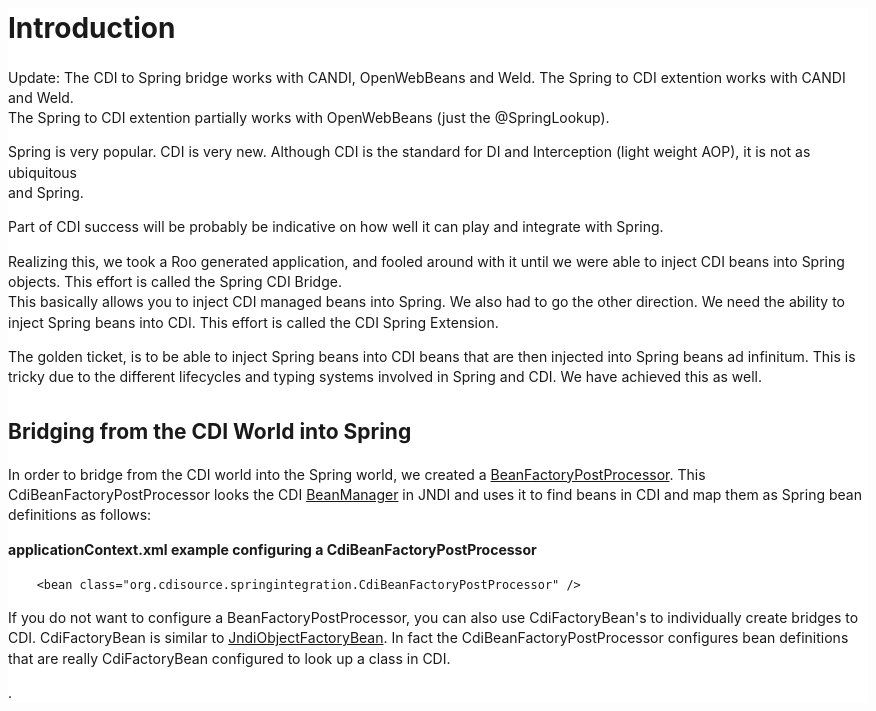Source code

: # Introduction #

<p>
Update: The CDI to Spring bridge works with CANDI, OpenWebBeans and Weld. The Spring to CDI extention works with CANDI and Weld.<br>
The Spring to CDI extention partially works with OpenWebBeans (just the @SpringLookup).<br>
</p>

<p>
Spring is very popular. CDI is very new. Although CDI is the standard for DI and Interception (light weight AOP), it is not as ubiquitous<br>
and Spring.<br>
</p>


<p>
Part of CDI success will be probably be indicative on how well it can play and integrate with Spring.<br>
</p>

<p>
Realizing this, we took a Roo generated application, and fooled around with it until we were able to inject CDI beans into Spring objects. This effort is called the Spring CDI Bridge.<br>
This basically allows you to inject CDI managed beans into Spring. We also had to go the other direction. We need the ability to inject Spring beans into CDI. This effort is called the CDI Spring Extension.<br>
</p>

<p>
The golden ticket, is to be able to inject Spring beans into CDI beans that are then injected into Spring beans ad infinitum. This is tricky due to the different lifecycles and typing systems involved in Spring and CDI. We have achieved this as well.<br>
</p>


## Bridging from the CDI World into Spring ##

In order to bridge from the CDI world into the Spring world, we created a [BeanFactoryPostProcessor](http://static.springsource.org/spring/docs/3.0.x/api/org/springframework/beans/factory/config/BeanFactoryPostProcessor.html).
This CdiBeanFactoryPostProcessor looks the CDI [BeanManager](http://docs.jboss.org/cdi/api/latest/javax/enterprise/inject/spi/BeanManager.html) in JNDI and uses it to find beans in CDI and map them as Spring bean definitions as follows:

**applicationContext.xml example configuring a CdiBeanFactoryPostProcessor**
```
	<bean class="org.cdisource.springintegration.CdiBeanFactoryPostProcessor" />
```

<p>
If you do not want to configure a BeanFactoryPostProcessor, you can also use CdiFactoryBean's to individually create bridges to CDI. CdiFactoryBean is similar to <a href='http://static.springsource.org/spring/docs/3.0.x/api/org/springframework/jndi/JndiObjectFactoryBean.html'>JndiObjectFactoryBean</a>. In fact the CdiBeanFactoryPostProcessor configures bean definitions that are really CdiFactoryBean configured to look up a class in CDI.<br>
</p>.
+===+
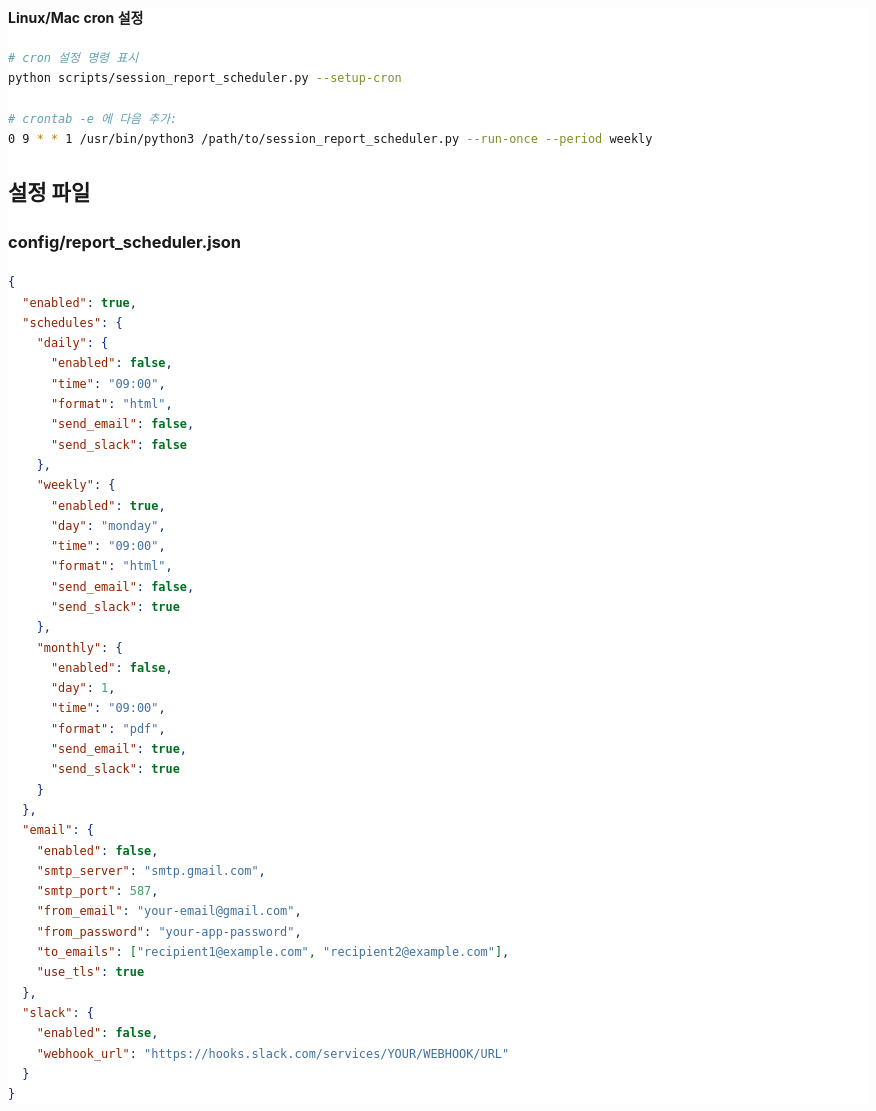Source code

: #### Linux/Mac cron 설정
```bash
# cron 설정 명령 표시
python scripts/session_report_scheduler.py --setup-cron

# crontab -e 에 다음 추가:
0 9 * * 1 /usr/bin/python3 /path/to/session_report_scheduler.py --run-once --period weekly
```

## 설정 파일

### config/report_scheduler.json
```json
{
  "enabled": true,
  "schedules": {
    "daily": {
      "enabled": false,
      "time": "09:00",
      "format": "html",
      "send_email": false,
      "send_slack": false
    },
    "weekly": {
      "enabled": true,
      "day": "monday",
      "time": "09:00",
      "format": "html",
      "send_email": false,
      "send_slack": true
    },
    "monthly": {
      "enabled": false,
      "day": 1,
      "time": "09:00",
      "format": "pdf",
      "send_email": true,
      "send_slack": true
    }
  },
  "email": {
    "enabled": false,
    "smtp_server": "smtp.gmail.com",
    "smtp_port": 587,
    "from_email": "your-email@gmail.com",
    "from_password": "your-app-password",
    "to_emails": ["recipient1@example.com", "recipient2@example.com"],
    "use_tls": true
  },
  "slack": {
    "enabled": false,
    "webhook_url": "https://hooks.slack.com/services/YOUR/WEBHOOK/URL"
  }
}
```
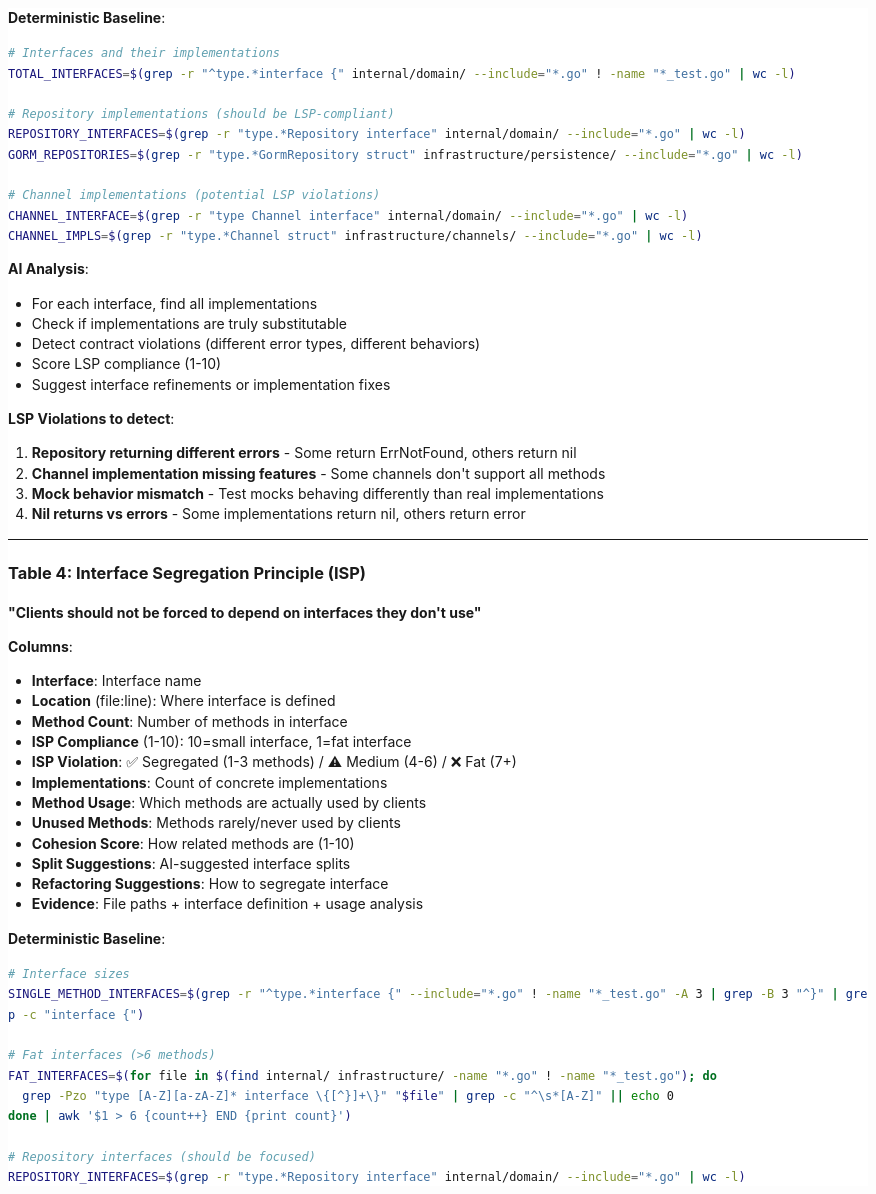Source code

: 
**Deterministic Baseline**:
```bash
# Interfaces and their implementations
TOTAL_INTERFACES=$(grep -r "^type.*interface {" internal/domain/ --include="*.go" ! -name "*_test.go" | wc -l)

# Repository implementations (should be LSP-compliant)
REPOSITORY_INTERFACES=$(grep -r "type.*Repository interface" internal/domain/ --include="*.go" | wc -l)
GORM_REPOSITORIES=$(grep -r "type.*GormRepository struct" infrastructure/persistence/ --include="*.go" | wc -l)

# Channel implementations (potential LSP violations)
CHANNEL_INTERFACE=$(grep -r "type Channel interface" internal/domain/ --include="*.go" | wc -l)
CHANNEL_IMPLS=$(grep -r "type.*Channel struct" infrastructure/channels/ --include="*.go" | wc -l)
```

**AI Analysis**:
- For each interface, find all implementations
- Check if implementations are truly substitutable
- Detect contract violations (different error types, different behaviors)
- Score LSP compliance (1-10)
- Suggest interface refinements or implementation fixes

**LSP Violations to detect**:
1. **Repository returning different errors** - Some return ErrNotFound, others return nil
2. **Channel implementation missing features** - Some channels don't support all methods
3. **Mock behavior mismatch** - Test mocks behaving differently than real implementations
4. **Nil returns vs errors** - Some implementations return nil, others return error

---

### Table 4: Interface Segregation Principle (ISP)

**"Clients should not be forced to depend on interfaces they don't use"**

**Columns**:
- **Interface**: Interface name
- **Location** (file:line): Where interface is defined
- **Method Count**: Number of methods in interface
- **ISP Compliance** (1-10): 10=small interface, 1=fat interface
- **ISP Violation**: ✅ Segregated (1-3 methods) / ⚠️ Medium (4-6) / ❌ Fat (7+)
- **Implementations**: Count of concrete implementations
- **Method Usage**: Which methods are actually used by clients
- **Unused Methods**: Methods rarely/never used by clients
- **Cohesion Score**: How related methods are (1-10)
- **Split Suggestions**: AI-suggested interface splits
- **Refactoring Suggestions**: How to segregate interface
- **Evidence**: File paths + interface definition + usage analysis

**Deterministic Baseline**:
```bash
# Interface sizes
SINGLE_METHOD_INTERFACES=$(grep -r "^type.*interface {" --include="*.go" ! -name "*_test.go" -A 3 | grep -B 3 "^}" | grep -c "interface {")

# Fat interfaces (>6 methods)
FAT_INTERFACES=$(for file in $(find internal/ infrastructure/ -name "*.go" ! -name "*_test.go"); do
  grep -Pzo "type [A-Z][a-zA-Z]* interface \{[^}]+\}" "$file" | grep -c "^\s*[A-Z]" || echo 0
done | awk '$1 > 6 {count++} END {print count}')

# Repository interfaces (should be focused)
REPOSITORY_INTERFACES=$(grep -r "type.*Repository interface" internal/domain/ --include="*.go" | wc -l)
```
+===+
■ Task goal ■
Among the entries, copy every line containing the word "with".

■ Answer box ■
Update: The CDI to Spring bridge works with CANDI, OpenWebBeans and Weld. The Spring to CDI extention works with CANDI and Weld.<br>
The Spring to CDI extention partially works with OpenWebBeans (just the @SpringLookup).<br>
Part of CDI success will be probably be indicative on how well it can play and integrate with Spring.<br>
Realizing this, we took a Roo generated application, and fooled around with it until we were able to inject CDI beans into Spring objects. This effort is called the Spring CDI Bridge.<br>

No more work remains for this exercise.